══ DOCUMENT ══

The Conversation
03 Jul 2025, 01:11 GMT+10
The reinstatement of artist Khaled Sabsabi and curator Michael Dagostino as Australia's representatives for the 2026 Venice Biennale closes a bruising recent cultural episode and exposes the fragility of the systems meant to protect artistic freedom in Australia.
An independent review released this week confirms this was not simply a communications misstep.
It was a full-scale institutional failure inside Australia's peak cultural agency, Creative Australia, marked by poor risk management, inadequate escalation protocols, and a fundamental confusion about how to respond when artistic expression meets political controversy.
The crisis began in February, just six days after Sabsabi and Dagostino were announced as Australia's representatives.
In a sudden reversal, Creative Australia's board rescinded their appointment.
At the centre of the backlash were two of Sabsabi's earlier works - one referencing Hezbollah leader Hassan Nasrallah, the other depicting a view of the Twin Towers on 9/11.
Coalition senator Claire Chandler raised the issue in Parliament. That evening the board held an emergency meeting. The artists were removed, with Creative Australia citing concerns about "a prolonged and divisive debate" that posed "an unacceptable risk to public support for Australia's artistic community".
The decision triggered resignations, protests and widespread condemnation.
Mikala Tai, Head of Visual Arts, and program manager Tahmina Maskinyar both resigned. Artist and board member Lindy Lee stepped down. Major donor Simon Mordant withdrew support, calling the move "unprecedented". More than 4,300 people signed petitions demanding reinstatement.

═══

CHALLENGES >>
A. Update the article on the Venice Biennale reinstatement, starting at "At the centre" and ending at "Towers on 9/11.", so that "controversy" replaces "backlash".
B. Go on with the article about the Venice Biennale dispute from the point where it stops.
The listing comes from a different source.

══ INFORMATION SHOWN ══

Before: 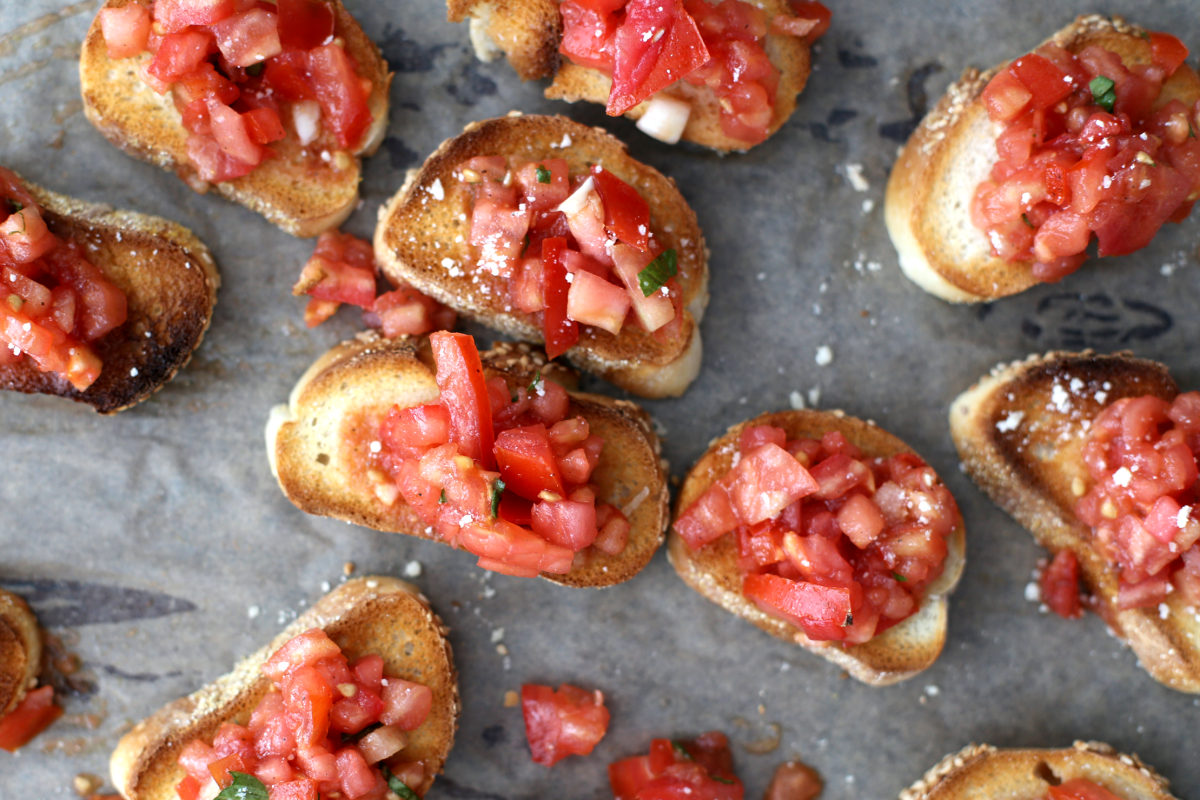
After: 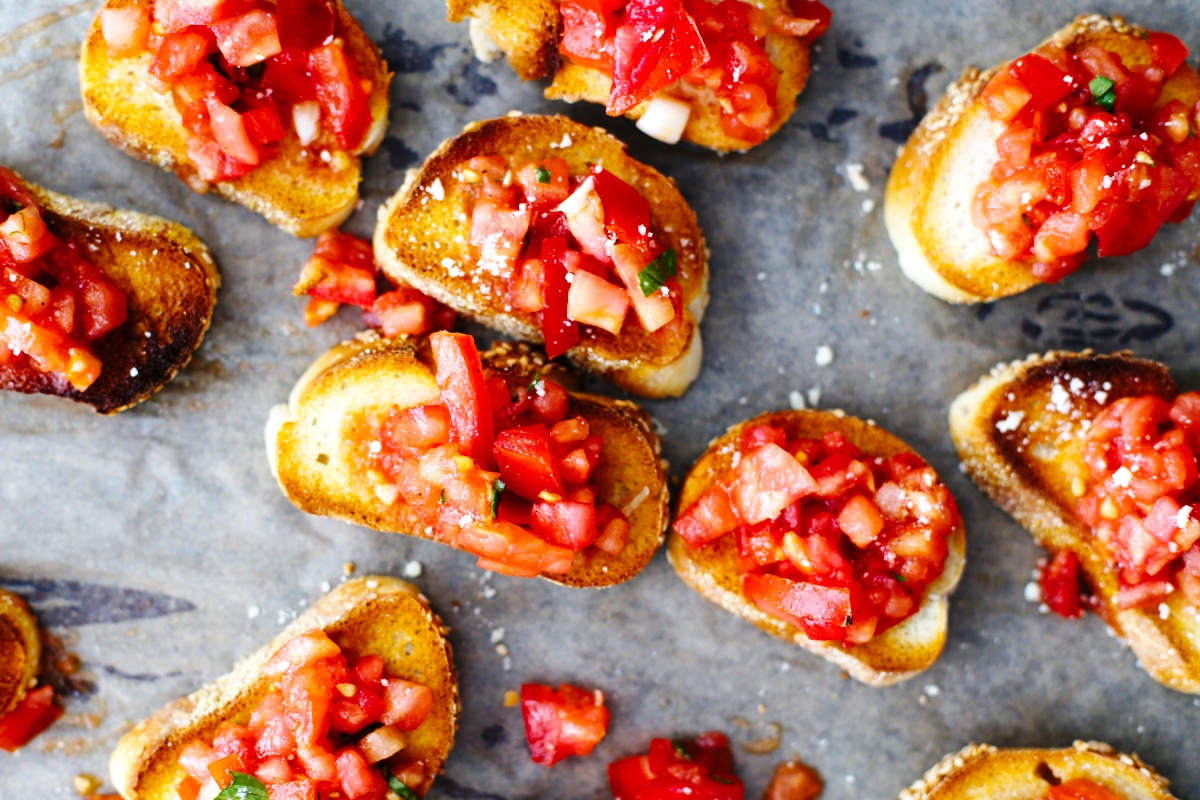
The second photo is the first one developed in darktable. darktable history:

═══

ANSWERS BY TASK >>
A.
At the centre of the controversy were two of Sabsabi's earlier works - one referencing Hezbollah leader Hassan Nasrallah, the other depicting a view of the Twin Towers on 9/11.

B.
In May, chair Robert Morgan resigned from the board, after telling a February senate hearing he would not step down.
This week's review, conducted by governance consultancy Blackhall & Pearl, offers a damning but restrained post-mortem.
It finds no evidence of political interference but reveals Creative Australia lacked basic tools to respond to controversy.
The agency lacked formal risk assessment processes, a crisis plan, and a clear mechanism for escalating or containing reputational issues.
More troublingly, the report found the board and staff misunderstood risk itself, believing that identifying risks meant avoiding them.
In other words, Creative Australia treated controversy as something to flee, not manage. The result was paralysis and ultimately capitulation.
The episode also exposes the fragility of Australia's arms-length funding model. As cultural policy expert Jo Caust has noted, this model relies on two key elements: peer review and operational independence from political direction. Both were tested by these events.
Arts Minister Tony Burke's public expression of "shock" at Sabsabi's appointment and his suggestion he should have been briefed sent a troubling signal about government oversight.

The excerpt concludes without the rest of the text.